Die Verfassungssystematik stellt die Polity-Dimension in den Mittelpunkt. Die vergleichende Policy-Analyse (Politikfeldforschung) erklärt dagegen Unterschiede und Gemeinsamkeiten materieller Politik (Policy) mit politischen Strukturen und politischen Prozessen. Im Rahmen dieses Zugangs werden politische Strukturen als "geronnene Politik" gefaßt, die als "politische Institutionen" Grenzen und Spielräume politischer Strategien bestimmen und damit Politikergebnisse beeinflussen:
"Institutions can be defined as the sets of working rules that are used to determine who is eligible to make decisions in some arena, what actions are allowed or constrained, what aggregation rules will be used, what procedures must be followed, what information must or must not be provided, and what payoffs will be assigned to individuals dependent on ther actions" (Ostrom, Elinor, 1990: Governing the Commons: The Evolution of Institutions for Collective Action. Cambridge, 51).
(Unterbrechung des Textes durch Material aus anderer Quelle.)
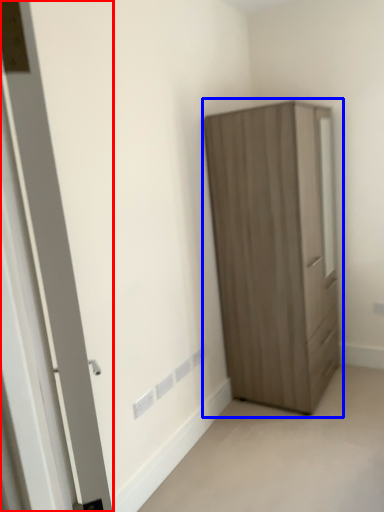
Question: Which object is closer to the camera taking this photo, door (highlighted by a red box) or cupboard (highlighted by a blue box)?

Choices:
 (A) door
 (B) cupboard

Answer: (A)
Der Schwerpunkt des ersten Teils der Veranstaltung liegt in einer Diskussion des Vergleichs als Methode der Politikwissenschaft. Drei Regeln müssen beim internationalen Vergleich beachtet werden:
Konzeptuelle Klarheit
Historische Kenntnisse und Sensibilität
Beachtung institutioneller Besonderheiten
Für weitere Anwendungsgebiete, Probleme und Strategien bei der Nutzung von Vergleichen in der Politikwissenschaft siehe die oben angegebenen Literaturhinweise.